FRANCE: Visiting the Beaches of Normandy

It has been several weeks since I sat down at my computer to write my Travel Tips column. I have been out of the country since early October; I feel like a jet setter. I started my travels in France on October 8th, and ended in Cuba on November 17th, with a trip to Israel in between for my daughter’s wedding. It has been a hectic six weeks and I am very happy to be home.

I have not been to France in years, and when I was living in Europe, I never had the opportunity to visit the Normandy area. Also, in all my travels on different type ships, from icebreakers to luxury liners, I have never been on a barge. I combined the two and added a three-day stay in Paris. For the next few weeks I’ll share with you my adventures as we visited the beaches of Normandy and the delightful towns of Honfleur and Mont St. Michele. We then traveled by train to Dijon and boarded the La Litote, our home away from home for six nights as we traveled down the Burgundy Canal, visiting small villages and vineyards. We ended our trip with a three-day stay in Paris---it was all very exciting since we were there with thousands of “Brits” who were in Paris for the Rugby World Cup.

Our trip began in Paris where we boarded our bus for Normandy. Our first stop on the itinerary was Giverny, Claude Monet’s beautiful home and gardens. Claude Monet, an Impressionist painter best known for his beautiful landscapes, lived with his family in the small village of Giverny, 80 miles west of Paris, from 1883 until his death in 1926. After lunch in the village we visited his home and strolled through the colorful gardens, all authentically restored. The lily pond is exquisite as is the Japanese bridge. I was amazed at the numbers of flowers still in bloom in October.

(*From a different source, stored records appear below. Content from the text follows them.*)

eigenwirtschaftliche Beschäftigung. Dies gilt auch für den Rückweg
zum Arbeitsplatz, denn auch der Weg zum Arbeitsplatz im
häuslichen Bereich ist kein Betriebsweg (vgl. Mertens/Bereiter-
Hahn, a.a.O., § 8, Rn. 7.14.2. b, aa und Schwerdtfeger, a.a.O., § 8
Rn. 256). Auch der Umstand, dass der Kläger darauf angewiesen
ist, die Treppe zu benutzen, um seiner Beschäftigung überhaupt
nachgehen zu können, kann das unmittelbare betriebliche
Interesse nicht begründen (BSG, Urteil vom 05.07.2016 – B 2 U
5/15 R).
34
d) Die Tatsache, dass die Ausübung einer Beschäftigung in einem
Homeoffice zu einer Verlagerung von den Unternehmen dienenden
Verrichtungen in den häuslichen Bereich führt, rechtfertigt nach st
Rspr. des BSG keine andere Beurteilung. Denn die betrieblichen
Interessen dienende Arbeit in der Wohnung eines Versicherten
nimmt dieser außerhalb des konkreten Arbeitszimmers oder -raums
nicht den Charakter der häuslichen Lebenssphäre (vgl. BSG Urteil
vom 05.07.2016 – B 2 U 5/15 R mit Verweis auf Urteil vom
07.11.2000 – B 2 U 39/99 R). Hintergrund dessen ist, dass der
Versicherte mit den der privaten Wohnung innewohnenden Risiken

I thoroughly enjoyed our visit to Giverny and wished we had more time. If you’re planning a trip to the Normandy area, make sure you plan a stop to see the wonderful village of Giverny, so vividly brought to life in Monet’s paintings.

It was late afternoon by the time we left Giverny and it had started raining, not unusual for France in October. Our destination was the Chateau de Canisy, a thousand year old castle located in the heart of Normandy. By the time we reached the chateau it was cold and still overcast, but the rain had stopped. We entered sunshine --- or maybe it was the smiles and warm greetings from the welcoming staff that made the castle come alive. The fire blazing in the salon added warmth as we sat and enjoyed a welcome drink and some light refreshments, before being shown to our rooms.

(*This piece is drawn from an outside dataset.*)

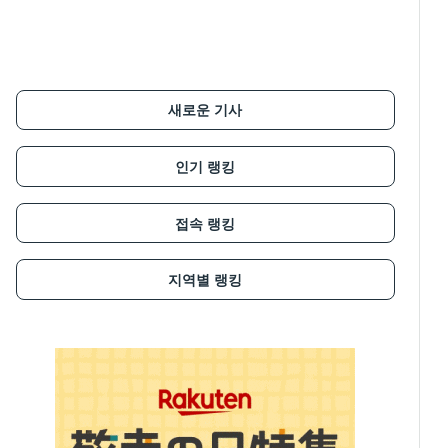
새로운 기사
인기 랭킹
접속 랭킹
지역별 랭킹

Every bedroom in the castle is different and we were like children, running from room to room, amazed at all the antique furnishings combined with modern accoutrements to make staying in a 1000 year old castle comfortable.

Dinner was at 9:00 and we sat down to a table set for royalty. I have never seen so many pieces of silverware!!! By the end of dinner, two hours later, we managed to use every piece during our five-course meal. A wonderful beginning to our stay in Normandy.

Early the next morning, we left the Chateau to visit the landing sites and museums along the Normandy coast, where, on June 6, 1944, the largest seaborne invasion in history took place when Allied forces crossed the English channel and changed the course of World War II. I remember studying about the Allied invasion in high school, but I had no idea of the emotional impact I would feel when visiting the American Cemetery and Memorial, located on the cliff above Omaha Beach. I had seen many pictures, but the stark reality of row upon row of white stone crosses and Stars of David, which mark the graves of 9,387 U.S. soldiers, sailors and airman, most of them casualties of the Normandy invasion, is tough to see. All the markers face west, toward home. The park is beautifully maintained and it’s truly inspiring to see the American and French flags flying side by side.

Wherever we went, Omaha Beach, Utah Beach, the D-Day Museum, the harbor at Arromanche --- we were greeted with friendly smiles and a warm thank you for being Americans, and for all America did to help the French and British during WW II. In the afternoon, when we stopped for lunch near Omaha Beach, we met an American soldier who was part of the Allied forces that landed in Normandy. He was there with his daughter and granddaughter, and just listening to his story brought me to tears. The entire restaurant gave him a standing ovation. A much different reception than we usually get from the French!!!

We returned to the Chateau in the late afternoon and had some time before nightfall to explore the park-like setting around the Chateau. The castle dates back to the Middle Ages and has actually been in the same family since 1558, passed on from generation to generation. In April 1789, the castle was given to a granddaughter of the owners as a wedding gift, and by a quirk of fate, honeymooning in Italy and not being in France, the young couple survived the French Revolution. The rest of the family was not so lucky and several members were guillotined on July 14, 1794.